Task statement: Retype every line of text from the records below, character for character, and leave out the pictures.

Supplied material:
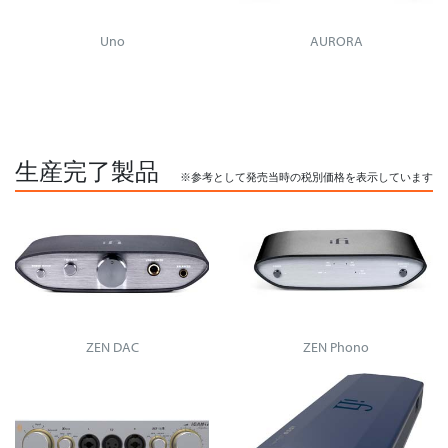
Uno
AURORA
生産完了製品
※参考として発売当時の税別価格を表示しています
ZEN DAC
ZEN Phono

Solved exercise:
Uno
AURORA
生産完了製品
※参考として発売当時の税別価格を表示しています
ZEN DAC
ZEN Phono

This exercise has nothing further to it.